Properties of Graphs Specified by a Regular Language

TL;DR

This paper explores how to decide properties of possibly infinite families of graphs specified by regular languages, linking automata theory with graph properties through algebraic and geometric methods.

Contribution

It introduces a novel approach to analyze graph families defined by regular languages using syntactic monoids and graph retractions, enabling decision of graph properties.

Findings

Decidable conditions for graph properties based on regular language specifications.

A method to decompose regular sets into finite unions of subsets representing specific graphs.

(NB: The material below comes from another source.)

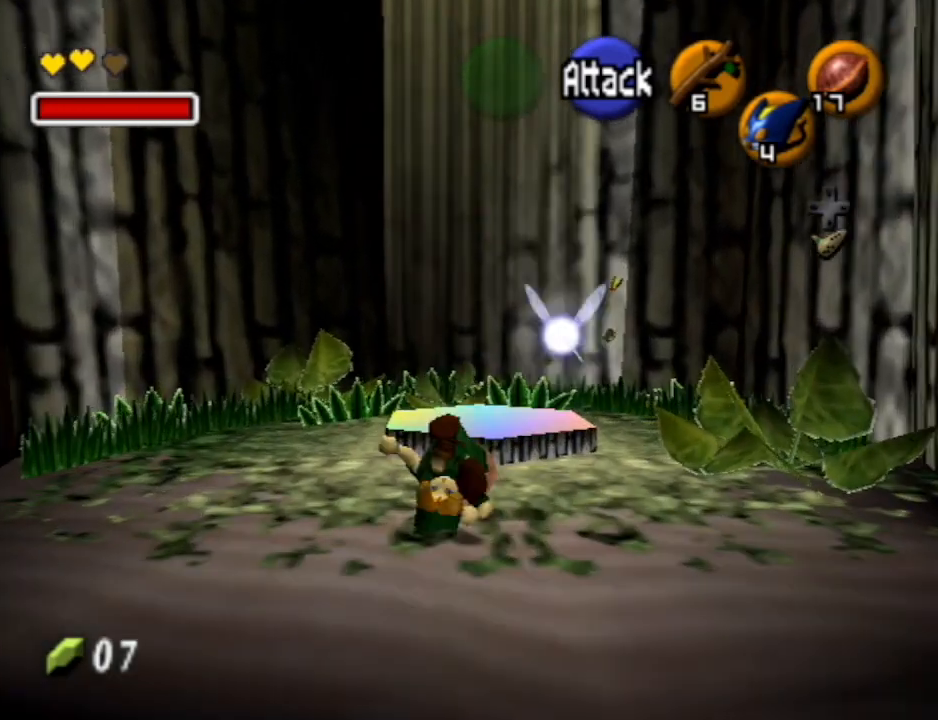
{"buttons": ["A", "B"], "left_stick": "up", "right_stick": "center", "events": [[167, "A", "up"], [433, "A", "down"], [467, "B", "down"]]}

A geometric framework for understanding families of graphs via graph retractions.

Abstract

Traditionally, graph algorithms get a single graph as input, and then they should decide if this graph satisfies a certain property $\Phi$. What happens if this question is modified in a way that we get a possibly infinite family of graphs as an input, and the question is if there is a graph satisfying $\Phi$ in the family? We approach this question by using formal languages for specifying families of graphs, in particular by regular sets of words. We show that certain graph properties can be decided by studying the syntactic monoid of the specification language $L$ if a certain torsion condition is satisfied. This condition holds trivially if $L$ is regular. More specifically, we use a natural binary encoding of finite graphs over a binary alphabet $\Sigma$, and we define a regular set $\mathbb{G}\subseteq \Sigma^*$ such that every nonempty word $w\in \mathbb{G}$ defines a finite and nonempty graph. Also, graph properties can then be syntactically defined as languages over $\Sigma$. Then, we ask whether the automaton $\mathcal{A}$ specifies some graph satisfying a certain property~$\Phi$. Our structural results show that we can answer this question for all "typical" graph properties. In order to show our results, we split $L$ into a finite union of subsets and every subset of this union defines in a natural way a single finite graph $F$ where some edges and vertices are marked. The marked graph in turn defines an infinite graph $F^\infty$ and therefore the family of finite subgraphs of $F^\infty$ where $F$ appears as an induced subgraph. This yields a geometric description of all graphs specified by $L$ based on splitting $L$ into finitely many pieces; then using the notion of graph retraction, we obtain an easily understandable description of the graphs in each piece.